Grocery store bagger: need help out to your car?
me: *gets in the cart* yes.
Answering this for men everywhere & this patient. Yes, it is unusual & incredibly icky to flirt with me while I’m checking your prostate.
How about a meat that is also a dental floss? – Pitch for prosciutto
My favorite thing to do when my grandkids visit is to bake a big batch of fresh cookies.
Then I eat them all by myself.
Screw those kids.
Last night I went to a fancy dress party dressed as a screwdriver. I turned a few heads.
I’m down 10 lbs since Christmas and all I did was drink more water and stop eating gingerbread houses.
Me: Please?
Daycare worker: No.
Me:
DW:
Me:
DW: For the last time, you’re not allowed to come in to just look at the babies.
Me: DAYCARES ARE BABY ZOOS!
It’s so windy, my dog keeps stopping, looking back at me and dropping that “you gonna fix this shit?” look.
I wasn’t craving chocolate bunnies until I opened the twitter. Thanks guys, now I have to go buy Easter candy before it’s on sale.
10 y/o made her own chores list and after doing the dishes, she said she couldn’t believe we do them every day so I patted her on the head and said, “wait until you hear about this thing called laundry.”

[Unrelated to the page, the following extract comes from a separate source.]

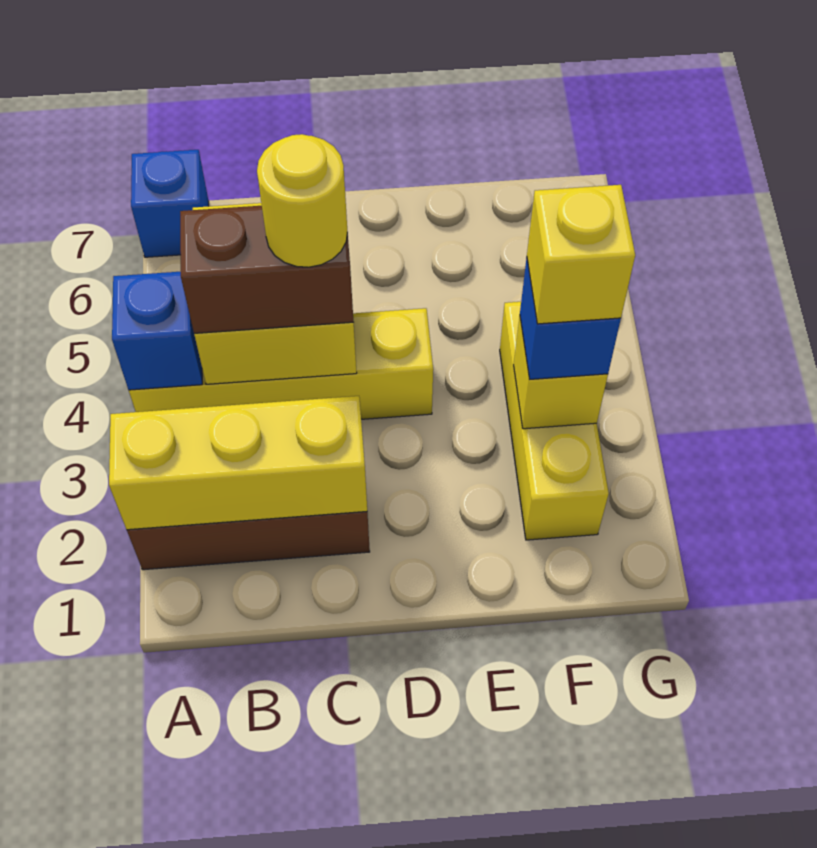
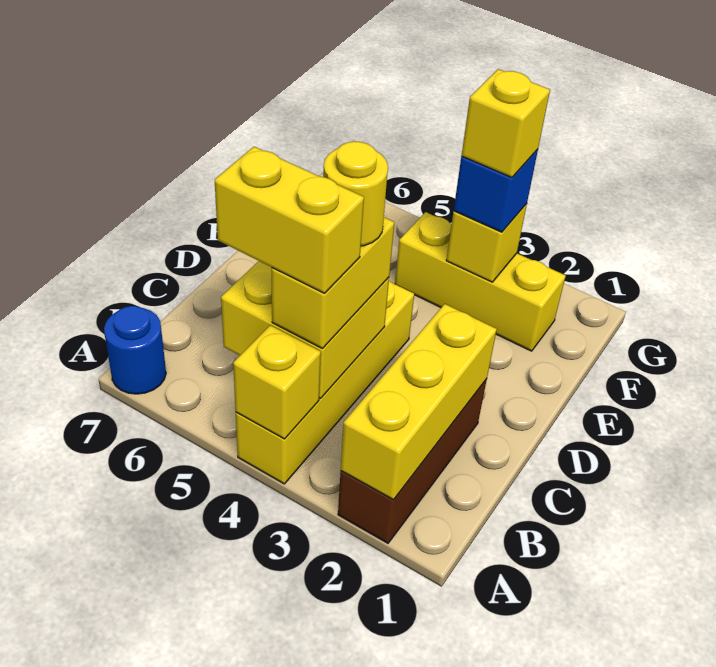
blue 1x1 brick [112,272,202,390] -> yellow 1x1 brick [233,325,321,439]
blue 1x1 brick [131,150,209,257] -> blue 1x1 round brick [104,306,166,394]
brown 1x2 brick [180,206,354,333] -> yellow 1x2 brick [272,217,394,348]
none -> yellow 1x2 brick [215,147,364,293]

therapist: would you say youre an optimist or pessimist?
me: im not sure
therapist: well when you look at your drink you brought in do you think it’s half full or empty?
me: did…did you drink half of my milkshake?
therapist: *wiping away milk moustache* i’ll put pessimist
I like mascarpone cheese. It sounds like the sort of cheese that would have ruled organised crime in 1920’s Chicago with an iron fist.
The next time there’s an awkward silence, try whispering, “Did you forget your line?”
:S :C :H :O :O :L – You can’t find happy faces.
Rage-folding a planking baby who is refusing to get into their car seat is the original CrossFit
My Body: we’re hungover
Me: but I didn’t drink anything
My Body: I don’t make the rules
A lot of parenting includes slow blinking at your child when they do something stupid while you mutter to yourself that they take after your spouse.
When people ask me about my hobbies, I tell them I’m into birdwatching, photography and meeting new people.
It sounds better than stalking.
“You’re a ten?”
“On the PH scale, Cuz you basic.”
Any dog can be a guide dog if you don’t care where you’re going
I was singing along with a song in the car, and my daughter asked me how I knew all the words. Remembering that it was from playing Guitar Hero, I looked her in the eyes and said, “I used to be in the band.”